Tudo isto é novo, tudo isto é ClubHouse

Há uma estranheza inicial nesta experiência de chat em streaming, é certo. Afinal, estamos num círculo de proximidade onde falamos ao ouvido uns dos outros, em que os outros são, muitas vezes, estranhos. Mas toda a estranheza dilui-se com a descontracção que é estar em sinergia sem a etiqueta do visual digital, como acontece em plataformas como o Zoom.

Contudo, e como é natural quando surge um novo paradigma de produto, há uma liberdade própria que ainda não se enquadra na matriz das regras do jogo do mercado. Neste momento, o ClubHouse apresenta questões de segurança e privacidade no que respeita à mediação de conteúdos e ao fack-checking. Há também queixas sobre o acesso aberto da lista de contactos quando os utilizadores fazem o registo e de gravações de conversas que surgiram noutras plataformas. Enfim, muitas pedras por retirar de um caminho que ainda não se sabe onde vai terminar.

Regresso ao futuro da oralidade

Há algo na palavra falada que traz um sentido de autenticidade, que dispensa legendas. Se escrevemos uma piada no Messenger ou numa SMS, há fortes probabilidades do seu sentido se perder nos caracteres da prosa, mesmo com a ajuda de um Emoji a piscar o olho.

A aplicação ClubHouse vem devolver-nos o poder ancestral da voz como meio de partilha, além de ser uma apresentação de identidade única de cada um. Não existem duas vozes iguais. Ao chegar ao mundo num momento turbulento em que se vive globalmente uma fragilidade económica, sanitária e social, a aplicação vem personificar o conforto, a simplicidade e a autenticidade que as outras redes sociais (tradicionais), como o Facebook, Twitter e Instagram, não conseguem proporcionar.

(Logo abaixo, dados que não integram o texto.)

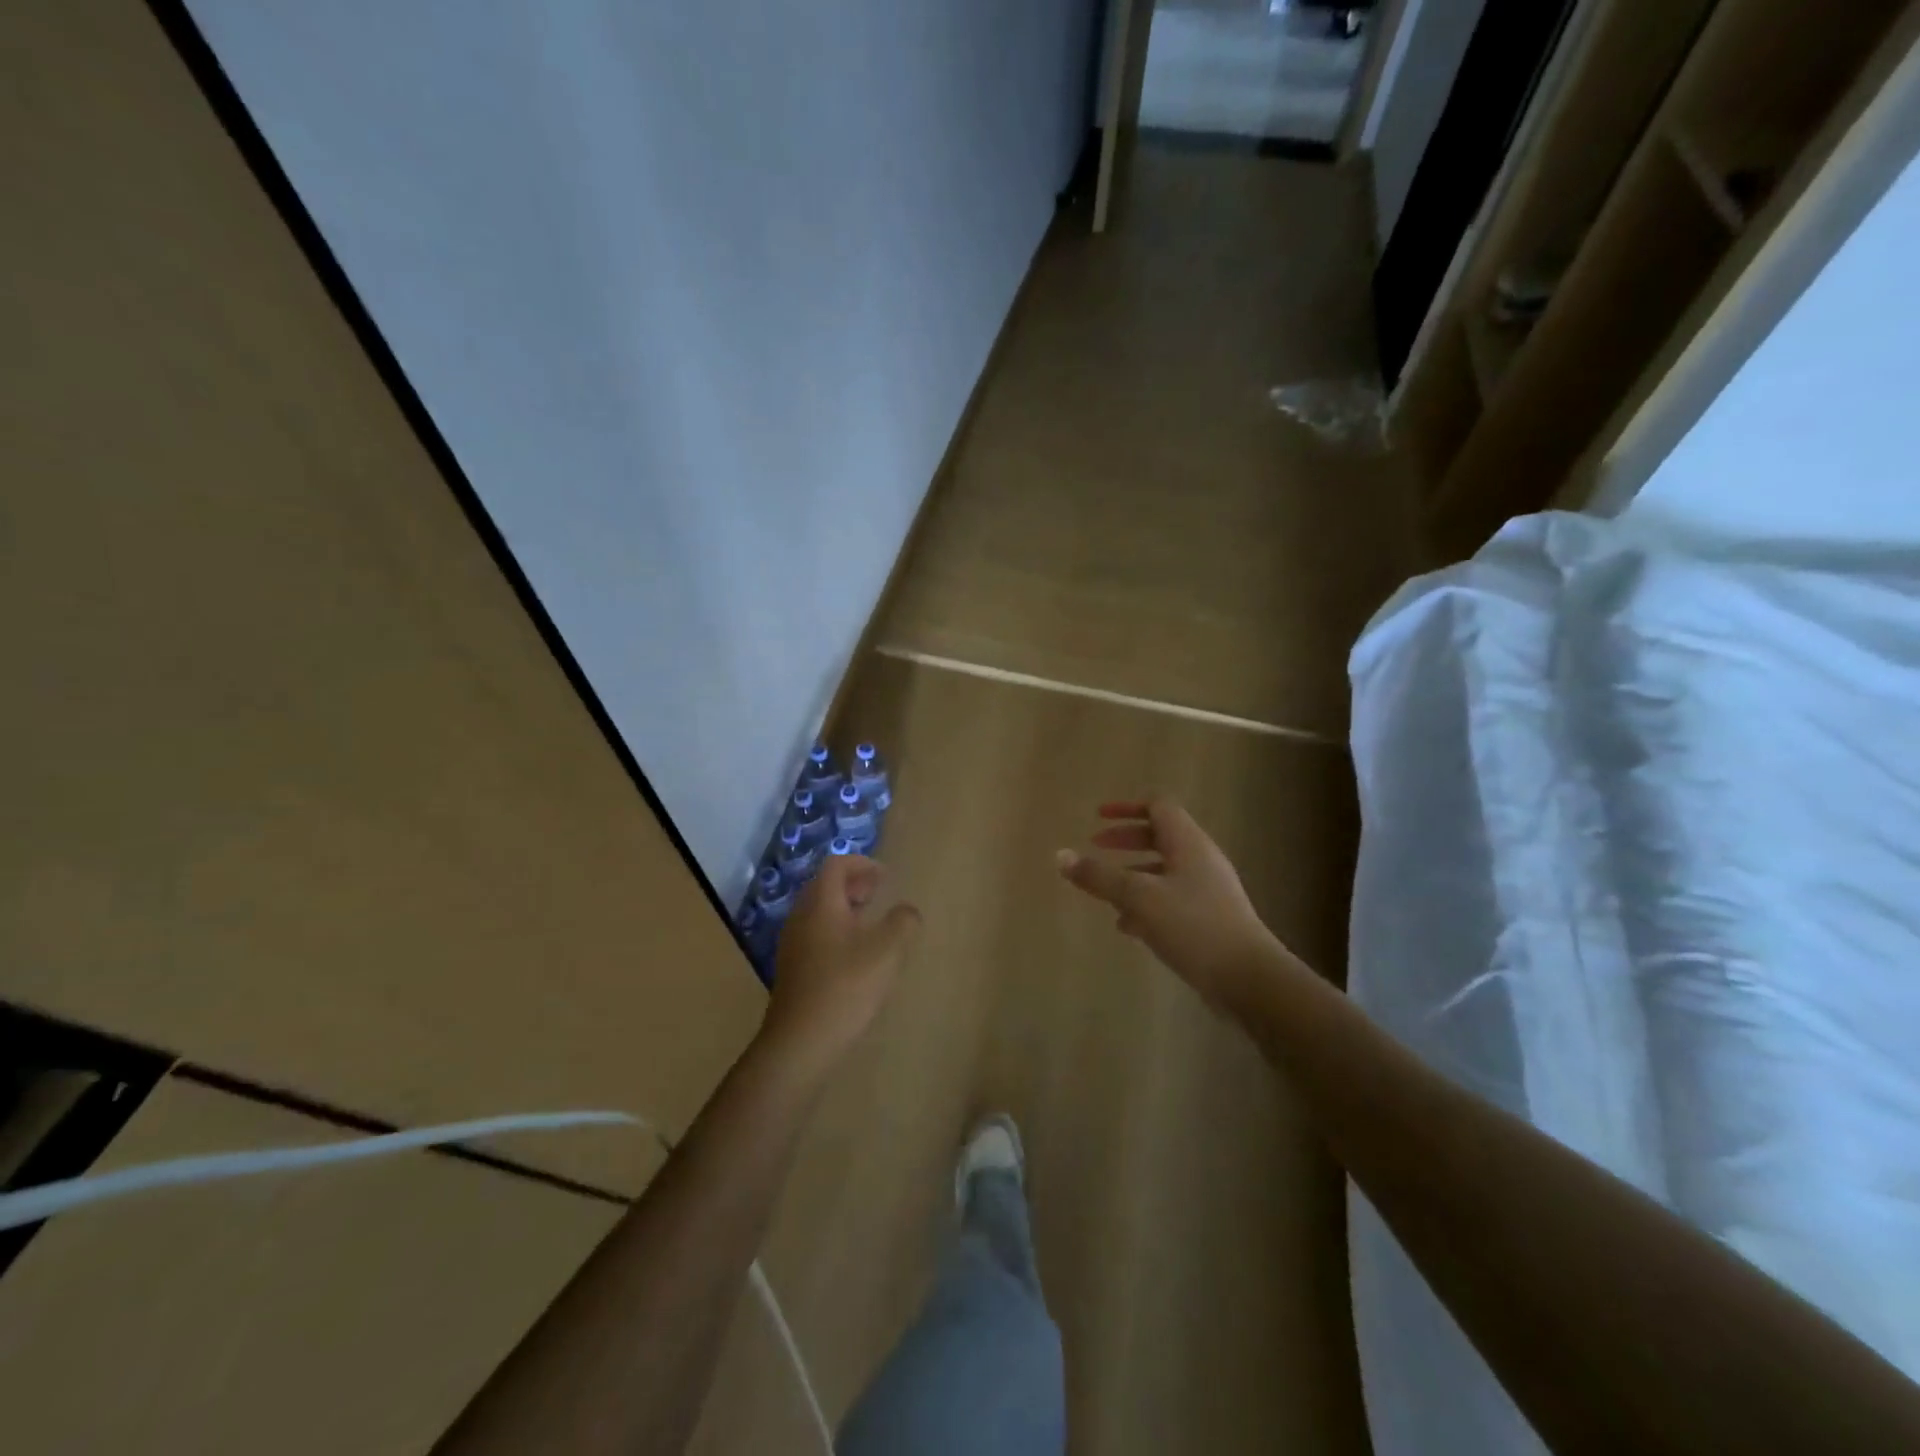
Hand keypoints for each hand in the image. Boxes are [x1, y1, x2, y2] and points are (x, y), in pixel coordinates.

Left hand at [764, 855, 921, 1071]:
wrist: (800, 1042)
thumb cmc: (845, 988)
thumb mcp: (886, 951)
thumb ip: (903, 922)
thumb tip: (907, 911)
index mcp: (821, 904)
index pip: (836, 865)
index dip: (862, 863)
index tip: (886, 876)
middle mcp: (801, 917)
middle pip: (824, 885)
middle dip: (853, 883)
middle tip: (879, 893)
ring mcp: (793, 943)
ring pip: (818, 910)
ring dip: (844, 906)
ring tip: (870, 922)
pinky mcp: (792, 968)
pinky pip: (814, 932)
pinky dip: (835, 928)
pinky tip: (854, 954)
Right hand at [1057, 797, 1285, 1018]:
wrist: (1248, 979)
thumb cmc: (1193, 926)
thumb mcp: (1138, 898)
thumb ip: (1099, 876)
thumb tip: (1060, 855)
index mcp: (1188, 843)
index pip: (1158, 806)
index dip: (1127, 806)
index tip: (1098, 817)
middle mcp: (1201, 860)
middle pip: (1160, 835)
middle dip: (1125, 839)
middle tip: (1096, 847)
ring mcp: (1208, 890)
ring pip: (1164, 870)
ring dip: (1133, 873)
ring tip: (1105, 892)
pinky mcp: (1210, 919)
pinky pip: (1172, 898)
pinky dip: (1146, 902)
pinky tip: (1127, 926)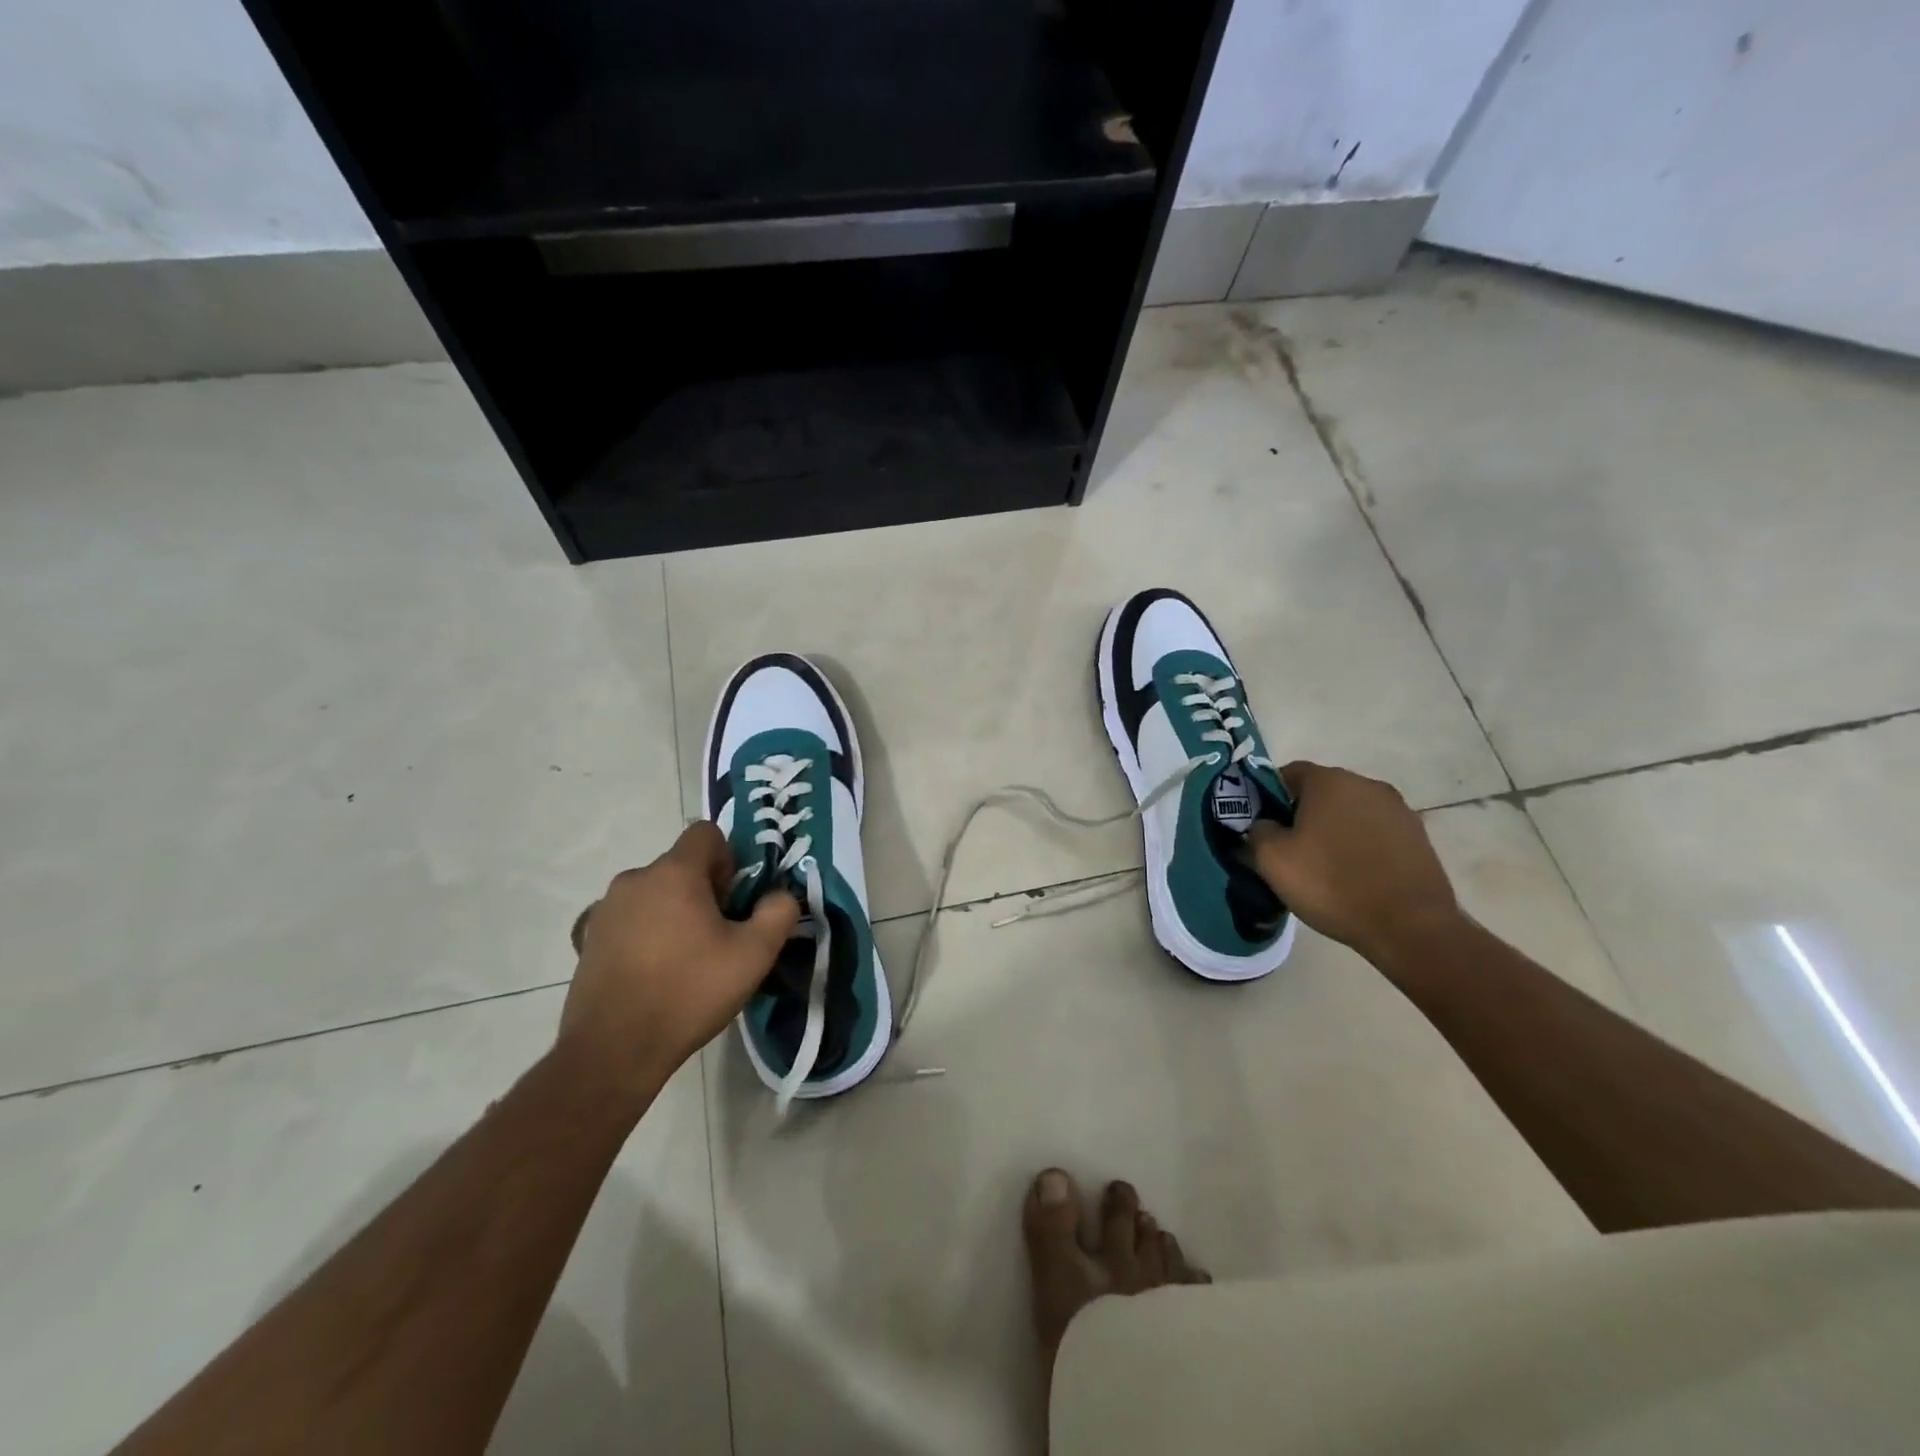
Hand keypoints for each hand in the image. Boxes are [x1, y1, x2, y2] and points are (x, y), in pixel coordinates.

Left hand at [559, 822, 799, 1098]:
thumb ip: (778, 912)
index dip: (728, 859)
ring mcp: (604, 910)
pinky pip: (628, 920)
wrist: (614, 1050)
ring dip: (673, 912)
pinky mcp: (586, 940)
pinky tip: (652, 973)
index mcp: (674, 873)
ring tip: (685, 960)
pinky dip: (644, 934)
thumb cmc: (689, 992)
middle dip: (703, 891)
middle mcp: (634, 879)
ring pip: (653, 894)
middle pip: (680, 866)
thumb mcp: (754, 955)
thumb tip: (780, 896)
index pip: (705, 834)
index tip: (733, 900)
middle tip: (717, 936)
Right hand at [1245, 761, 1461, 965]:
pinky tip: (1354, 876)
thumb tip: (1264, 824)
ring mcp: (1398, 810)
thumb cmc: (1332, 884)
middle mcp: (1367, 785)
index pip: (1288, 773)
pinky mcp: (1418, 837)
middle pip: (1322, 791)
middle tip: (1289, 848)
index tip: (1262, 825)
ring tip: (1324, 866)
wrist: (1410, 927)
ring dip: (1334, 830)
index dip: (1269, 796)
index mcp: (1330, 781)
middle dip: (1302, 813)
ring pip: (1351, 812)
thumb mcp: (1273, 859)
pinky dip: (1361, 846)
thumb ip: (1257, 831)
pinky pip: (1376, 833)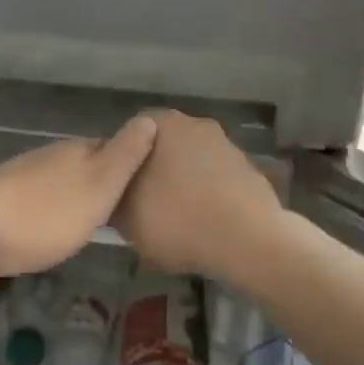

A ClubHouse não é pioneira como produto de chat áudio. Já existiam outras aplicações, como Dizhma, Tiya  e Yalla, com o seu relativo sucesso. Na última década, o áudio tem vindo a conquistar produtos de forma galopante, como é o exemplo do podcast que está a viver a sua era dourada. São milhões de podcasts em todo o mundo que fazem com que plataformas como o Spotify e Soundcloud estejam num crescendo exponencial.

Mas o que a ClubHouse nos traz é a possibilidade de sermos ouvintes activos, ao contrário da escuta passiva dos podcasts e dos audiobooks. Assim como a espontaneidade e a interacção de um encontro na vida real. Uma conversa autêntica sem edição. Juntando a isto o facto de nos permitir aprofundar os nossos interesses e interacções ao contrário da superficialidade dos posts das redes sociais, que tão bem conhecemos, onde apenas se destacam os recortes felizes da vida.

Longe do scroll e dos gostos, no ClubHouse somos criadores que escolhem ouvir e que também podem ser ouvidos. Tudo sempre sem pressões, claro. A oralidade regressa ao presente para nos devolver a humanidade com que precisamos de encarar o futuro. Venham os próximos capítulos.